Work order - Give back the material that follows, identical in every line.
───
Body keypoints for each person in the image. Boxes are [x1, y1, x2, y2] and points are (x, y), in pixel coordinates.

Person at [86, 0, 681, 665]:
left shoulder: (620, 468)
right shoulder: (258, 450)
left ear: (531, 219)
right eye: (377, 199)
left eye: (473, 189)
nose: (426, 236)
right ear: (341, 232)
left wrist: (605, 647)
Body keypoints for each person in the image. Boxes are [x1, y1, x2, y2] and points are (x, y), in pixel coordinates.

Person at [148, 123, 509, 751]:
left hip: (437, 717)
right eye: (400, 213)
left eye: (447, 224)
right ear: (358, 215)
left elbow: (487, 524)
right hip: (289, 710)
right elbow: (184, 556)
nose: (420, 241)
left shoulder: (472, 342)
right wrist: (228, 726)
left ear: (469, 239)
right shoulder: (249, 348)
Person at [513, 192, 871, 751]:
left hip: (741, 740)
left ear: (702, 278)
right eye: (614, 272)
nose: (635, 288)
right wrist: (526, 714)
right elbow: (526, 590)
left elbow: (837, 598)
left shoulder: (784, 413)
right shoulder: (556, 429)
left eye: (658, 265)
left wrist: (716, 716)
───
Reply to the task -
Body keypoints for each person in the image. Boxes are [x1, y1, x2, y2] and points are (x, y), in pixel coordinates.

Person at [86, 0, 681, 665]:
left shoulder: (620, 468)
right shoulder: (258, 450)
left ear: (531, 219)
right eye: (377, 199)
left eye: (473, 189)
nose: (426, 236)
right ear: (341, 232)
left wrist: (605, 647)
Body keypoints for each person in the image. Boxes are [x1, y1, x2, y2] and points are (x, y), in pixel coordinates.

Person at [148, 123, 509, 751]:
left hip: (437, 717)
right eye: (400, 213)
left eye: (447, 224)
right ear: (358, 215)
left elbow: (487, 524)
right hip: (289, 710)
right elbow: (184, 556)
nose: (420, 241)
left shoulder: (472, 342)
right wrist: (228, 726)
left ear: (469, 239)
right shoulder: (249, 348)
Person at [513, 192, 871, 751]:
left hip: (741, 740)
left ear: (702, 278)
right eye: (614, 272)
nose: (635, 288)
right wrist: (526, 714)
right elbow: (526, 590)
left elbow: (837, 598)
left shoulder: (784, 413)
right shoulder: (556, 429)
left eye: (658, 265)
left wrist: (716, 716)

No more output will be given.